Os dados estão em pesquisa do Creci (Conselho Regional dos Corretores de Imóveis) em São Paulo. Envolve dados de 16 municípios, bem como a participação de 68 profissionais inscritos na região.
Nas vendas, as casas continuaram dominando amplamente o mercado. Respondem por 81% das transações, contra 19% dos apartamentos.
Perfil popular
É consumo baseado, principalmente, nos imóveis de perfil popular e o perfil dos imóveis – casas de dois dormitórios – acompanham esse padrão. Eles foram, aliás, 64,9% das vendas.

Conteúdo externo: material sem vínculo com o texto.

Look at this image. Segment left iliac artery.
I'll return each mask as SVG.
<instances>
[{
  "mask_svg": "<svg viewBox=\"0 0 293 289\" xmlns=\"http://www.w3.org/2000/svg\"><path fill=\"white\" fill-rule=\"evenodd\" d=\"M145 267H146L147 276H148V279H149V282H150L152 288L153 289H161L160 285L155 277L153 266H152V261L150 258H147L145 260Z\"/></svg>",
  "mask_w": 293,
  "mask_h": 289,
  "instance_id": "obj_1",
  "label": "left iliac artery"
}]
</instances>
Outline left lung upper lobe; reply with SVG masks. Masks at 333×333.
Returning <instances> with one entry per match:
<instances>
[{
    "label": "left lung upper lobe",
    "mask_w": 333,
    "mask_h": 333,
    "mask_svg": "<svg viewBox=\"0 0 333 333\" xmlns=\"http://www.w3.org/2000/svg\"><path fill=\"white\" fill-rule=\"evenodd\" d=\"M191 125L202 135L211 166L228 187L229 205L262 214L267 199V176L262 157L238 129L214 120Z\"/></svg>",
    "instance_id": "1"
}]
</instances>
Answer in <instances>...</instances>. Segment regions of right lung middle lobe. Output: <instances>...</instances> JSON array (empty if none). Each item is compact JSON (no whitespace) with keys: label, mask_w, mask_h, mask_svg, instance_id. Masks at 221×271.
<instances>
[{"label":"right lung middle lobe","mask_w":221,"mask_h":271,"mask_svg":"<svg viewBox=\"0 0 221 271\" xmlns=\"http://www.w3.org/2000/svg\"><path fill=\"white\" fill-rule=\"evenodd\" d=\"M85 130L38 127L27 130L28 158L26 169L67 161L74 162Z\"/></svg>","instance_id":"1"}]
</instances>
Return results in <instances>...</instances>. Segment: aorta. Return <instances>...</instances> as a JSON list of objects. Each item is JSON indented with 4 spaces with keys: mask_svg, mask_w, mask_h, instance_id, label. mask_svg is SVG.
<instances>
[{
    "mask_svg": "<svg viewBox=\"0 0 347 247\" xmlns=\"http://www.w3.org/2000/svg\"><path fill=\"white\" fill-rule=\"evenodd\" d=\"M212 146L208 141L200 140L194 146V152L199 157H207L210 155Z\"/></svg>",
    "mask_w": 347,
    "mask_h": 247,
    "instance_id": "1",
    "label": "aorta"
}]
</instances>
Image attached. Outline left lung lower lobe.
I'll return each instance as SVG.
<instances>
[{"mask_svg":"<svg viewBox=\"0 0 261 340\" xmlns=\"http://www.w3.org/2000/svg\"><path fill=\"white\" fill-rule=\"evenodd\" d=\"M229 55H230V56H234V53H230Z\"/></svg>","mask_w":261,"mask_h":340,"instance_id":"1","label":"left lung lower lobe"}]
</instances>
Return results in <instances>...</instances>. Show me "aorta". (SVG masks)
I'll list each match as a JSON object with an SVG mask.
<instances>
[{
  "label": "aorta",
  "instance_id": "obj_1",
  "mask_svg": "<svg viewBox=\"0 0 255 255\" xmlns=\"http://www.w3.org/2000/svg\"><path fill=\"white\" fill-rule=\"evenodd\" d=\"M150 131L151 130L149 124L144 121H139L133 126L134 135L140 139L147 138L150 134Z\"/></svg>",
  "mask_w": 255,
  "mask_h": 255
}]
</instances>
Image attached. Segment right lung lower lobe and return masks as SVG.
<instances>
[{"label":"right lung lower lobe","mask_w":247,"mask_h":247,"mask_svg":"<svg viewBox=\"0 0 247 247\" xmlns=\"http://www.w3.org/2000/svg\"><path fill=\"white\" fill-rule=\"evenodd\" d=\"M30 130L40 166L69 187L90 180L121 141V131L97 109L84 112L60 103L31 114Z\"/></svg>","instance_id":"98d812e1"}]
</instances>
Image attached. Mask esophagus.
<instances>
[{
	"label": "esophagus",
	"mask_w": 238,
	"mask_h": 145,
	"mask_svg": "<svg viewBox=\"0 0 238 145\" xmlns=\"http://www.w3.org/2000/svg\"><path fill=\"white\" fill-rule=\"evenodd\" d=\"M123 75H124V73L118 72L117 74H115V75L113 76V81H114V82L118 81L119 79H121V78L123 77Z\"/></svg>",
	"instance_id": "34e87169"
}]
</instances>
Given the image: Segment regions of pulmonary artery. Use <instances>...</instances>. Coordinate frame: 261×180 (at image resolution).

A área útil mostrou forte concentração em metragens até 50 m², que responderam por 67% das vendas.
É um retrato típico de uma região em que o padrão de moradia ainda é majoritariamente horizontal, ligado ao perfil familiar e à disponibilidade de terrenos em bairros consolidados e em expansão.
Além disso, a maior parte dos negócios (73,3%) ocorreu fora dos eixos centrais, em direção a bairros mais acessíveis. E os valores confirmam a vocação da região para o segmento de média e baixa renda.
Imóveis de até R$ 200 mil concentraram 45,7% das vendas, enquanto a faixa entre R$ 201 mil e R$ 300 mil respondeu por 34,8%.
Já os imóveis entre R$ 301 mil e R$ 400 mil representaram 4,3%, e aqueles entre R$ 401 mil e R$ 500 mil, 6,5%.
Compactos e com financiamento
Nos apartamentos vendidos, o padrão foi igualmente concentrado em unidades menores. Imóveis de dois dormitórios representaram 77,8% das vendas. Não houve registros de unidades com quatro ou mais dormitórios.
O quadro confirma o foco em apartamentos compactos, muito voltados a famílias pequenas, jovens casais ou investidores.
Na forma de pagamento, o crédito imobiliário segue como pilar central do mercado de Marília. Em março, o financiamento pela CAIXA Econômica Federal foi responsável por 50,0% das vendas.
Os valores de aluguel também mostram um mercado predominantemente voltado à classe média e média-baixa.